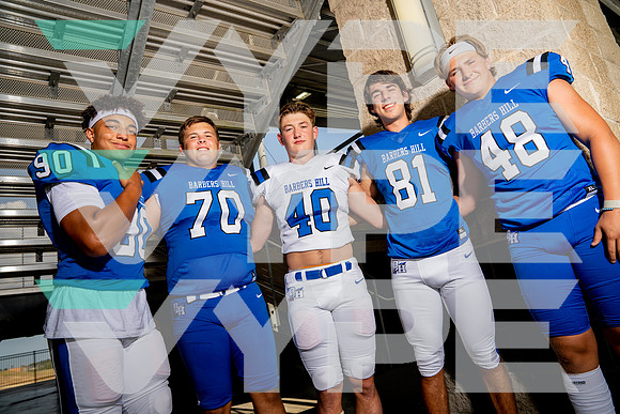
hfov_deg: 71.5
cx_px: 310
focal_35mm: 25
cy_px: 207
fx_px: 431
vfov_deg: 51.3
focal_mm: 25
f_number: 7.1
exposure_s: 1/250
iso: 100
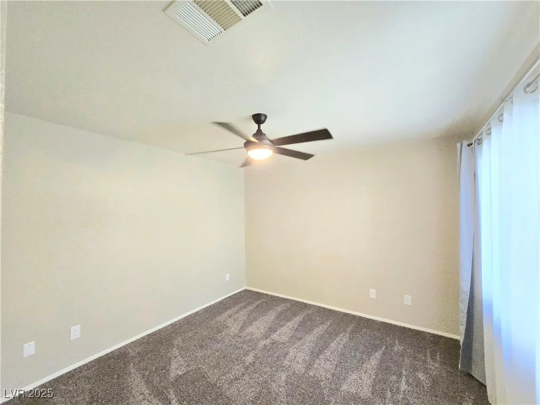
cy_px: 202
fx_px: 203
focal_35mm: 13
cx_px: 270
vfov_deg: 89.9
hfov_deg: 106.2
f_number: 2.2
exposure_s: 1/60.2
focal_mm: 2.2
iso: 800
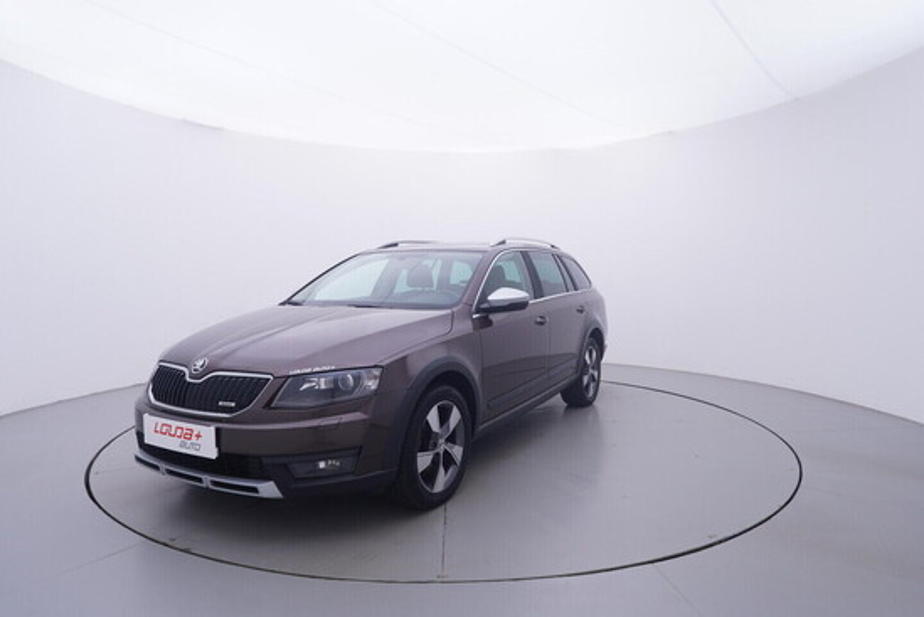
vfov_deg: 56.2
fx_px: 578
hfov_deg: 77.3
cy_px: 308
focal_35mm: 22
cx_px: 462
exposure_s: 1/80
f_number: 5
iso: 200
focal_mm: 15
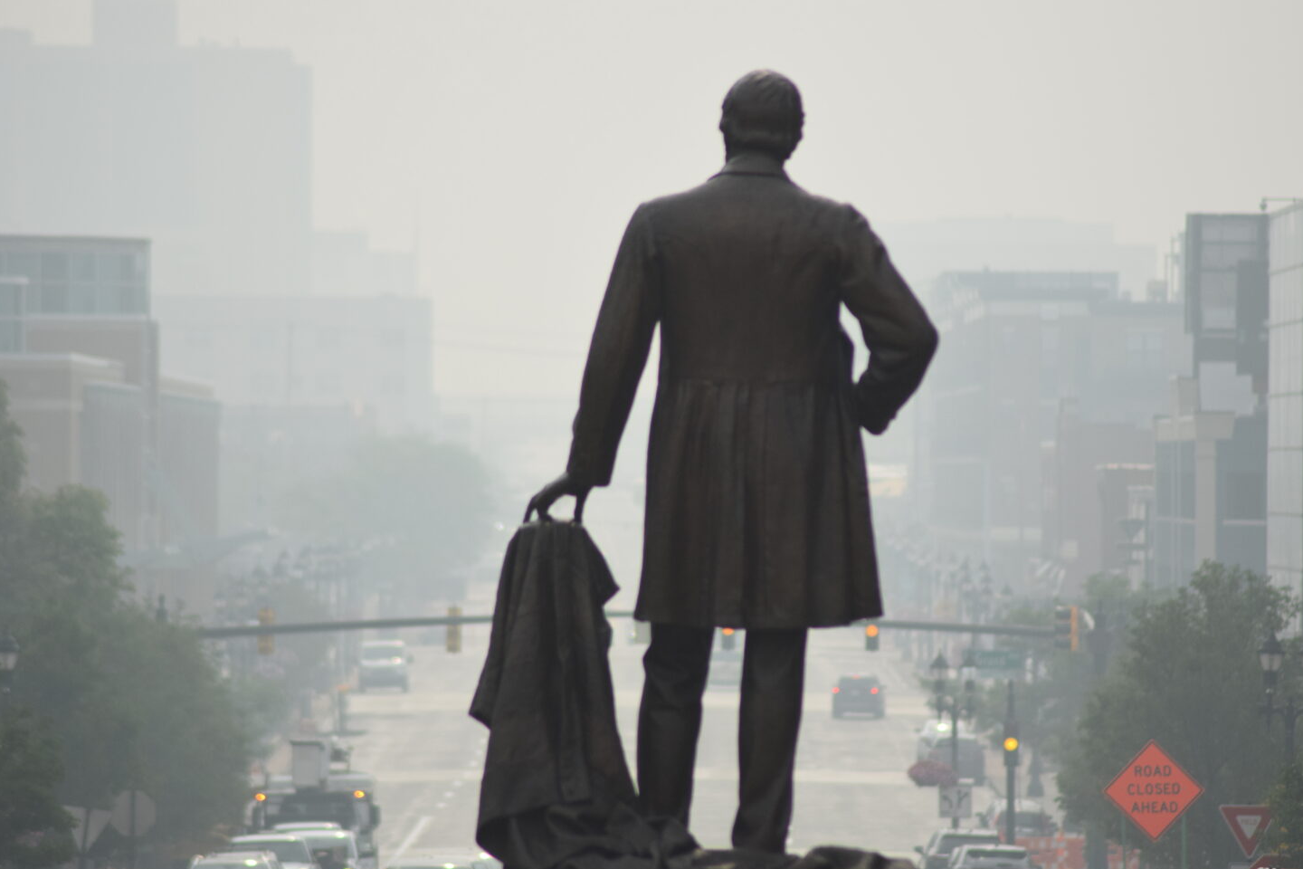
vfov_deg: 3.6
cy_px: 434
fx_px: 13898
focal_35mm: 384
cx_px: 677
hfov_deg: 5.4
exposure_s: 1/2000
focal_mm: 240
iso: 400
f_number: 5.3
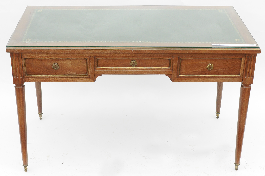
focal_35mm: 36
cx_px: 132
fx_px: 265
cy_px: 88
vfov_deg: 36.8
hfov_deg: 53.2
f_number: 5
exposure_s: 1/250
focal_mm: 24
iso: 400
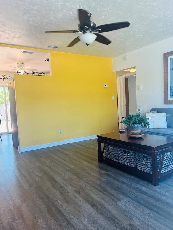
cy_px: 115
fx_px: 173
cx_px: 86
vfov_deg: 67.3
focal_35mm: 26
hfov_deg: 53.1
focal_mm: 5.1
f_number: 1.6
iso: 80
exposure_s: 1/120
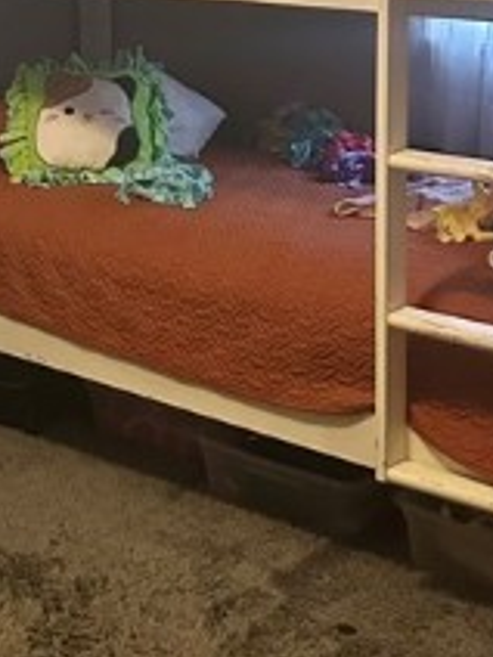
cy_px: 31
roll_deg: +0.2
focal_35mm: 87
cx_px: -81
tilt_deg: -7.2
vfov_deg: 21.8
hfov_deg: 16.4
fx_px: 1652
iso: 640
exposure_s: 1/60
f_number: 1.78
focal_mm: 6.86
.....
__EXERCISE__: Print the whole listing again exactly, please. No pictures.

__RESPONSE BOX__:
hfov_deg: 71.5
cx_px: 310
focal_35mm: 25
cy_px: 207
fx_px: 431
vfov_deg: 51.3
focal_mm: 25
f_number: 7.1
exposure_s: 1/250
iso: 100
cy_px: 202
fx_px: 203
focal_35mm: 13
cx_px: 270
vfov_deg: 89.9
hfov_deg: 106.2
f_number: 2.2
exposure_s: 1/60.2
focal_mm: 2.2
iso: 800
vfov_deg: 56.2
fx_px: 578
hfov_deg: 77.3
cy_px: 308
focal_35mm: 22
cx_px: 462
exposure_s: 1/80
f_number: 5
iso: 200
focal_mm: 15
vfov_deg: 3.6
cy_px: 434
fx_px: 13898
focal_35mm: 384
cx_px: 677
hfov_deg: 5.4
exposure_s: 1/2000
focal_mm: 240
iso: 400
f_number: 5.3
focal_35mm: 36
cx_px: 132
fx_px: 265
cy_px: 88
vfov_deg: 36.8
hfov_deg: 53.2
f_number: 5
exposure_s: 1/250
focal_mm: 24
iso: 400
cy_px: 115
fx_px: 173
cx_px: 86
vfov_deg: 67.3
focal_35mm: 26
hfov_deg: 53.1
focal_mm: 5.1
f_number: 1.6
iso: 80
exposure_s: 1/120
cy_px: 31
roll_deg: +0.2
focal_35mm: 87
cx_px: -81
tilt_deg: -7.2
vfov_deg: 21.8
hfov_deg: 16.4
fx_px: 1652
iso: 640
exposure_s: 1/60
f_number: 1.78
focal_mm: 6.86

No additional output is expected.